2024 Volume 31 Issue 1 Pages 21-22
See article vol. 31: 61-80
Statins are widely used in the prevention and treatment of cardiovascular diseases, including hypercholesterolemia and coronary artery disease (CAD).
A meta-analysis by the Cholesterol Treatment Trialist collaborators established that statins significantly reduce the occurrence of cardiovascular diseases by approximately 20%–30% by lowering low-density lipoprotein cholesterol (LDL-C) levels1).
However, recent interest shifted to risks reminded after undergoing statin (about 70%), namely, residual risk. This risk is presumably composed of remnants2), Lp(a)3), small dense LDL4), and HDL-C5).
Beyond lipid-related risk factors, inflammation has been identified as a nonlipid-related risk factor. In the CANTOS trial, the use of the IL-1β inhibitor canakinumab reduced the incidence of cardiovascular diseases by improving inflammation without affecting lipid parameters6).
However, residual risk factors unrelated to lipids remain a relatively unexplored area. The REAL-CAD trial, a randomized controlled study, compared high-dose pitavastatin therapy with low-dose therapy in approximately 13,000 Japanese patients with stable CAD, demonstrating that high-dose statin therapy effectively and safely reduced major adverse cardiovascular events (MACEs).
In this study, Kamiya et al. performed a posthoc analysis of the REAL-CAD trial by selecting the cases of patients with stable CAD from the trial who had achieved LDL-C levels below the JAS guideline-recommended threshold of 100 mg/dL and identified eGFR and HbA1c as integral lipid-independent residual risk factors7).
This investigation, which explored residual risk among over 8,000 Japanese patients with stable CAD, is academically significant and has the potential to profoundly influence clinical practice.
Interpreting the study’s outcomes requires the consideration of several limitations. First, triglycerides (TGs) may be a residual risk factor. Indeed, nonfasting and fasting-TG are predictors of cardiovascular disease in the general population8).
Moreover, in the 2022 Japanese Atherosclerosis Society guidelines, cutoff values for nonfasting TGs ≥ 175 mg/dl were established. However, this trial did not exclude patients with high TG levels. This inclusion of cases with elevated TG levels may lead to a potential for bias with the potential to impact the results.
Second, the novel lipid-lowering therapy drug, PCSK9 inhibitor, plays a pivotal role in addressing residual risk factors. This is based on clinical findings that have demonstrated the effectiveness of the PCSK9 inhibitor after statin therapy in reducing MACEs9) and causing changes in plaque composition, as observed by optical coherence tomography10). This study primarily focuses on research related to pitavastatin. Therefore, the use of PCSK9 inhibitors has not been specifically discussed. There is hope for future clinical research to determine whether PCSK9 inhibitors can mitigate the residual risk identified in this study.

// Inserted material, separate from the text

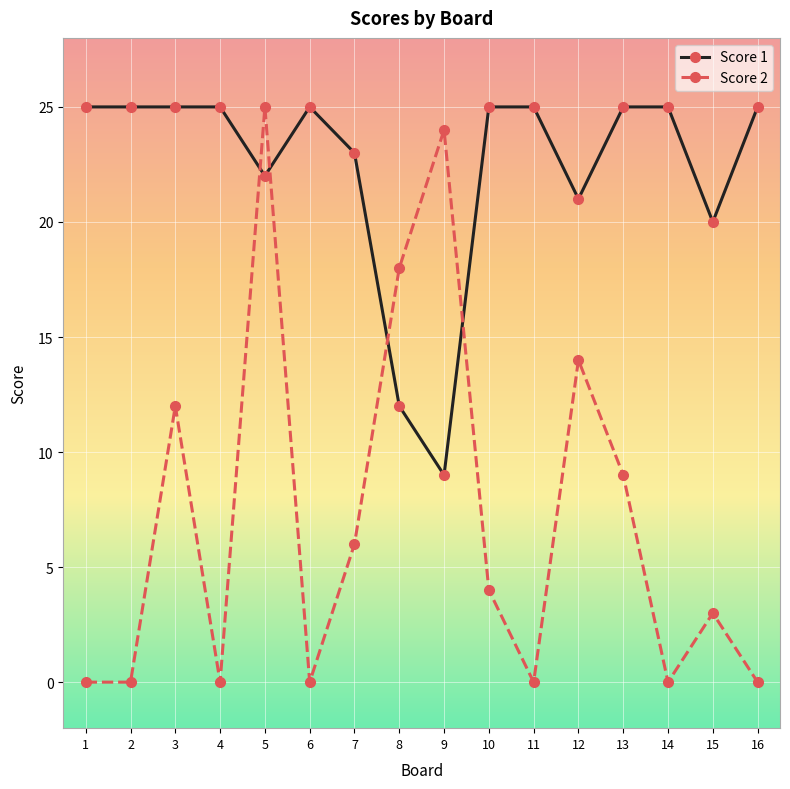

True or false: Score 2 and Score 1 intersect in this chart.

True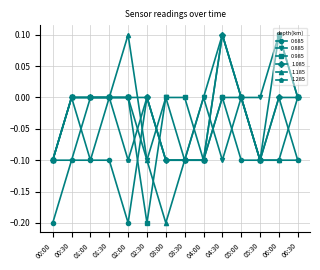

Is it true that 0.985 equals -0.1 at 04:00?

True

Third, concerning the analysis of renal function, CKD was solely defined based on GFR <60 mL/min per 1.73 m2, but lacking information of urinary albuminuria was also a study limitation. Consequently, the relationship between CKD stage and residual risk remains unclear, thereby requiring future research.
Moreover, in this study, cases with elevated levels of high-sensitivity C-reactive protein (hs-CRP) were also included, indicating a potential association between inflammation and residual risk. Although eGFR and HbA1c, identified as residual risk factors, seem to be completely different biomarkers, they share a common aspect when considered from an inflammation perspective. For instance, CKD incorporates inflammation as a residual risk factor, contributing to the recurrence of cardiovascular diseases11). Additionally, hs-CRP is a positive predictor of CVD and mortality in type 2 DM, suggesting that inflammation contributes to atherosclerosis progression in DM.
Therefore, CKD and DM share common aspects in inducing atherosclerosis through inflammation. eGFR and HbA1c may help identify high-risk patients for cardiovascular events by integrating aspects of inflammation. Furthermore, novel treatment strategies aimed at alleviating inflammation in patients with CKD and DM may be effective means of controlling the residual risk identified in this study.
In conclusion, this study identified eGFR and HbA1c as novel residual risk factors in Japanese patients with CAD. The shared inflammatory aspect present in CKD and DM holds a potential avenue for addressing the residual risk following statin administration. This suggests a promising direction for addressing the residual risk observed after statin therapy. We anticipate future research aimed at further exploring this connection.
All authors declared no conflicts of interest.